▸ **TASK**
Filter these entries so that only lines with the word "already" remain.

___ SUPPLIED ENTRIES

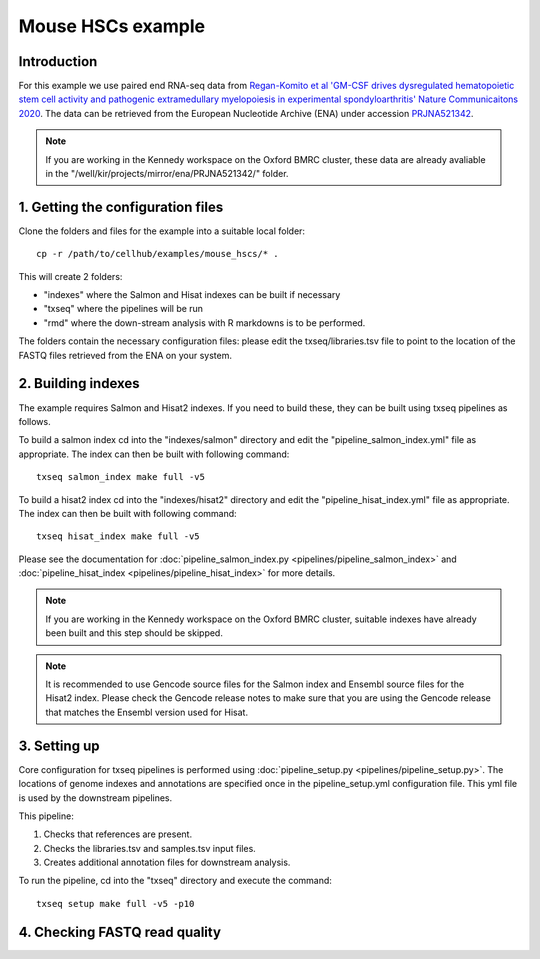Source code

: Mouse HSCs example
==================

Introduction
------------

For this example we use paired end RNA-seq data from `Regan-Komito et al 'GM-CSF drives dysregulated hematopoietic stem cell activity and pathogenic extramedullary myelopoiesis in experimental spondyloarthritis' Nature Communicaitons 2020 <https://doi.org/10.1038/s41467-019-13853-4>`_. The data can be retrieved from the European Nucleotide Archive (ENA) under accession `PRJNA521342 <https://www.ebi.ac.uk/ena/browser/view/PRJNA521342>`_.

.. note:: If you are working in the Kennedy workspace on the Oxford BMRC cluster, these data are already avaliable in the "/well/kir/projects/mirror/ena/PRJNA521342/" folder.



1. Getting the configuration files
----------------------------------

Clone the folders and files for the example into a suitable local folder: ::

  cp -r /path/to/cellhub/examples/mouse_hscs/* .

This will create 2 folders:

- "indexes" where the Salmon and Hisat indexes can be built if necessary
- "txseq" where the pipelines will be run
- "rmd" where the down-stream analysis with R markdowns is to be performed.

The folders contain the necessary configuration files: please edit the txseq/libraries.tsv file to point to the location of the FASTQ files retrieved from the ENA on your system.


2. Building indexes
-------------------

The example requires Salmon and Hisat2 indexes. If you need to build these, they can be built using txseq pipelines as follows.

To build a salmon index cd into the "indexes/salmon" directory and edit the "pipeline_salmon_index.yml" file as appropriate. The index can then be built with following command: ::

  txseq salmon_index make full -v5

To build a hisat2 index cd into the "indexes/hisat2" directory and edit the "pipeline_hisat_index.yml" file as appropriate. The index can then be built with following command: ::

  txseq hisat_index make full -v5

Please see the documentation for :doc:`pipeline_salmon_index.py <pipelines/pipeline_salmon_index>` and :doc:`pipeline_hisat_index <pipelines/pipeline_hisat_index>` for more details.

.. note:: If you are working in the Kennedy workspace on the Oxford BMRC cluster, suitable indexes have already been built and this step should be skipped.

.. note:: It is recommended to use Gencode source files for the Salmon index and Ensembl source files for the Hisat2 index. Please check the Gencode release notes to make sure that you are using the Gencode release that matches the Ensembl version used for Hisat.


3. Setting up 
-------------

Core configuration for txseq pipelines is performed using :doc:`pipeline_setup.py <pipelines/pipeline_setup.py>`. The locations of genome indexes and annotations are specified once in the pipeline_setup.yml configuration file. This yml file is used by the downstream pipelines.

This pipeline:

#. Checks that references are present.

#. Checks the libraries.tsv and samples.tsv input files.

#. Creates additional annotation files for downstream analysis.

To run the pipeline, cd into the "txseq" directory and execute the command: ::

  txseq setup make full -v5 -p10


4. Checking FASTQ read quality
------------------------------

______

▸ **RESULT OF THIS TASK**
.. note:: If you are working in the Kennedy workspace on the Oxford BMRC cluster, these data are already avaliable in the "/well/kir/projects/mirror/ena/PRJNA521342/" folder.
.. note:: If you are working in the Kennedy workspace on the Oxford BMRC cluster, suitable indexes have already been built and this step should be skipped.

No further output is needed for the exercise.